Supreme Court: Lisbon Treaty signing was constitutional
Prime minister and foreign minister welcome the verdict which finds the former government did not have to hold a referendum before signing the EU treaty
Members of the group charging the former government with violating the constitution leave the Supreme Court today after their defeat. The banner reads 'Reinstate democracy' (Photo: Scanpix)
The former government did not violate the constitution when it signed the Lisbon Treaty in December 2007, the Supreme Court ruled today.
The decision upholds a June 2012 ruling by the Eastern High Court rejecting a suit brought by a group of 30 people who argued that by signing the Lisbon Treaty, the then prime minister, Anders Fogh Rasmussen, and the then foreign minister, Per Stig Møller, surrendered sovereignty to the EU, since the treaty would require the country to adopt legislation it did not agree with.
Opponents argued that a referendum should have been held before it was signed since the Danish constitution demands that any legislation handing over sovereignty to another power not passing parliament by a five-sixths majority be put to a referendum.
In a press release, PM Helle Thorning-Schmidt (Socialdemokraterne) and the foreign minister, Villy Søvndal (Socialistisk Folkeparti), expressed their satisfaction with today’s verdict.

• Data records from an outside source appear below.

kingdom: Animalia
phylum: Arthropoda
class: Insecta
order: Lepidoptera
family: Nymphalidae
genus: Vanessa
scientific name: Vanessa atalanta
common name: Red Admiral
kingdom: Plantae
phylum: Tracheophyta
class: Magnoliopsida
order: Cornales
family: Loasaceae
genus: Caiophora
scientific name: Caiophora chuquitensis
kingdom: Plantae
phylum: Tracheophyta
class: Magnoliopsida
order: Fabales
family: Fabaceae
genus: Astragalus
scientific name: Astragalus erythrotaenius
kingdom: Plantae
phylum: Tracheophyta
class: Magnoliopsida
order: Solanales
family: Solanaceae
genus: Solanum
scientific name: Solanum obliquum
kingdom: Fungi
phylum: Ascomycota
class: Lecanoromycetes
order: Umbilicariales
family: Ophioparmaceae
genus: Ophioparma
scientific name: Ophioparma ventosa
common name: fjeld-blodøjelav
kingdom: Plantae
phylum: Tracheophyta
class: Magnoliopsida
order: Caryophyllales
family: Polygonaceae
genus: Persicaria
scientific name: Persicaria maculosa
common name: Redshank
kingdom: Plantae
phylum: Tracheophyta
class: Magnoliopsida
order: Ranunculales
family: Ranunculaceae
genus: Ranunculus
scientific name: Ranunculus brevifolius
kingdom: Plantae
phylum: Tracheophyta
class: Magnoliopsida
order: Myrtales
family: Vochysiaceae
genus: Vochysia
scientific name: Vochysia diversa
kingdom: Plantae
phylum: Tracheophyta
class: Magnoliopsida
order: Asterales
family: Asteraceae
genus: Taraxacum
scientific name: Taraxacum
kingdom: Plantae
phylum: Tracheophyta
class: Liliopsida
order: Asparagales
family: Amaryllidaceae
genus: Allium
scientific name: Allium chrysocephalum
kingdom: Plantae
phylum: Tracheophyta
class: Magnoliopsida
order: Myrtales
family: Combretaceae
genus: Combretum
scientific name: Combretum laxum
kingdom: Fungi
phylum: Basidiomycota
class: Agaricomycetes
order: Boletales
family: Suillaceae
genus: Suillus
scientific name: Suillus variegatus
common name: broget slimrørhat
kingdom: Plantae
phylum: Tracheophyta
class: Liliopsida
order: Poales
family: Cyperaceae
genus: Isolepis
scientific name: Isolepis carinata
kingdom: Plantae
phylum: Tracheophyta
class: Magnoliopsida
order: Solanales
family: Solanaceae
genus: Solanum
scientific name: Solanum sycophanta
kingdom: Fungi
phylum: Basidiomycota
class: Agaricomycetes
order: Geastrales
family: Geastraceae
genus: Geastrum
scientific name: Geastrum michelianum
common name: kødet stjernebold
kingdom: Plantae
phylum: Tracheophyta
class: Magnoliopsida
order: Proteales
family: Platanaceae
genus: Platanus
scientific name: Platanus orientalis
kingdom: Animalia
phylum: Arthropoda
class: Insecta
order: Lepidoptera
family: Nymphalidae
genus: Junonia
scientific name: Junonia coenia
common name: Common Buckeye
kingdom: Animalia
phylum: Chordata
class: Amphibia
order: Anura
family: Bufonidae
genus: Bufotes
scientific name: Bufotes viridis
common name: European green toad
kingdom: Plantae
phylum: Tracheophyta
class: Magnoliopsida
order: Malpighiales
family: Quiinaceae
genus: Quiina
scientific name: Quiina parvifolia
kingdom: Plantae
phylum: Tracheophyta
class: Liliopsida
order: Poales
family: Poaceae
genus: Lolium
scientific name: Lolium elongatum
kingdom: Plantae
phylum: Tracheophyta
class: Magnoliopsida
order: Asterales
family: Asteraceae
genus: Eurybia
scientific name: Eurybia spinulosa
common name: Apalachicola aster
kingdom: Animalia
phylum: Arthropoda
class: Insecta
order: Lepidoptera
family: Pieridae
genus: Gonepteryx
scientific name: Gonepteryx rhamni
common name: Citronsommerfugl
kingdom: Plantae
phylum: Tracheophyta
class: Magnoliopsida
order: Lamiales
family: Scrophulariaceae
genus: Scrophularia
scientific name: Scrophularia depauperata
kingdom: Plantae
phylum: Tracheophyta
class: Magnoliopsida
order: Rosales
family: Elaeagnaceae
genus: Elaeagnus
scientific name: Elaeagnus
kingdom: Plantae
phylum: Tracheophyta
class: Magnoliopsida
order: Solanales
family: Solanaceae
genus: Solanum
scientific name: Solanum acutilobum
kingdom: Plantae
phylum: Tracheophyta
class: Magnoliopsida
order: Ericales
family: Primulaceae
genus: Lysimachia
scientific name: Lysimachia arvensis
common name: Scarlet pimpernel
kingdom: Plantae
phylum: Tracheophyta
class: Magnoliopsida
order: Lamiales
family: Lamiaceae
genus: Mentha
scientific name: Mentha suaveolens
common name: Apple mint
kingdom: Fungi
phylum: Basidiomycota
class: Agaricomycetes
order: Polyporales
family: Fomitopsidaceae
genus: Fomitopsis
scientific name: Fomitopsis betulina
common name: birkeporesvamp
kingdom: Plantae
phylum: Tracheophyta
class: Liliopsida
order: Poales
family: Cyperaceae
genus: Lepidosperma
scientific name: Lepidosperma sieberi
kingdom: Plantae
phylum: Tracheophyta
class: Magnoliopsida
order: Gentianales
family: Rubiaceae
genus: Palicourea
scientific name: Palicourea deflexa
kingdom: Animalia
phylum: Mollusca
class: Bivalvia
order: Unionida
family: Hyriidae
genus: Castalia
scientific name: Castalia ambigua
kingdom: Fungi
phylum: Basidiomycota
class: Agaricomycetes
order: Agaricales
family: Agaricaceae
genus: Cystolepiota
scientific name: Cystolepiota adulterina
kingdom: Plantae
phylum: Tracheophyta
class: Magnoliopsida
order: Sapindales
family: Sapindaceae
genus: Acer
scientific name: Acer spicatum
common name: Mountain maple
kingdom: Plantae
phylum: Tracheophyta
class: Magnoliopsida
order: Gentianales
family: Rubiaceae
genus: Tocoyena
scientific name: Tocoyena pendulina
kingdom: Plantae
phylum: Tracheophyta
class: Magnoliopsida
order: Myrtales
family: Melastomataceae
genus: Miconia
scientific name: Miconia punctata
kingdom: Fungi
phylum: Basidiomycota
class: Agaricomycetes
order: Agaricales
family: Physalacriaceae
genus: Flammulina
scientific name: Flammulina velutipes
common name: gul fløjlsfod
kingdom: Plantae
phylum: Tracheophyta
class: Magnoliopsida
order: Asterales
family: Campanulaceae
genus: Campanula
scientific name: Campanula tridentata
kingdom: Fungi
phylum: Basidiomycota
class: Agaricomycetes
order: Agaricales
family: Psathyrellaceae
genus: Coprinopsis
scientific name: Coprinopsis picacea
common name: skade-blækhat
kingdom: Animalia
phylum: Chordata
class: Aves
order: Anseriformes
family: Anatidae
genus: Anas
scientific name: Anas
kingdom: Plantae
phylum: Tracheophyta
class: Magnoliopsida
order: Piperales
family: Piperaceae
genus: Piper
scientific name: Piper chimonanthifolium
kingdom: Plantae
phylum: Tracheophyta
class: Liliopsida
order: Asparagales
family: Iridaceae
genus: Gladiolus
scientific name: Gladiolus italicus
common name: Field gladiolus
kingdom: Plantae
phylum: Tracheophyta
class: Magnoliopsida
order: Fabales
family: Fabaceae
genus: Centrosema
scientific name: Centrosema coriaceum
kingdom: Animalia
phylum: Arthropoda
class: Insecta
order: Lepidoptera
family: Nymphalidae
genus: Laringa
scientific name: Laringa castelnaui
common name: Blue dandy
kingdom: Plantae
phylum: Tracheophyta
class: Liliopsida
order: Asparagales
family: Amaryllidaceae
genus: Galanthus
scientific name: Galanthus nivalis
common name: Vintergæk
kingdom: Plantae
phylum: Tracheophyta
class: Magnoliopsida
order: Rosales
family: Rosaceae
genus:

“The Supreme Court has found that Denmark’s signing of the Lisbon Treaty was not in violation of the constitution,” Søvndal and Thorning-Schmidt wrote. “The government has always argued that Denmark did not give up sovereignty when we enacted the treaty and now we have the support of the Supreme Court.”
The treaty allowed Denmark to keep its opt-outs in four areas of EU co-operation that were granted exchange for its 1993 approval of the Maastricht Treaty.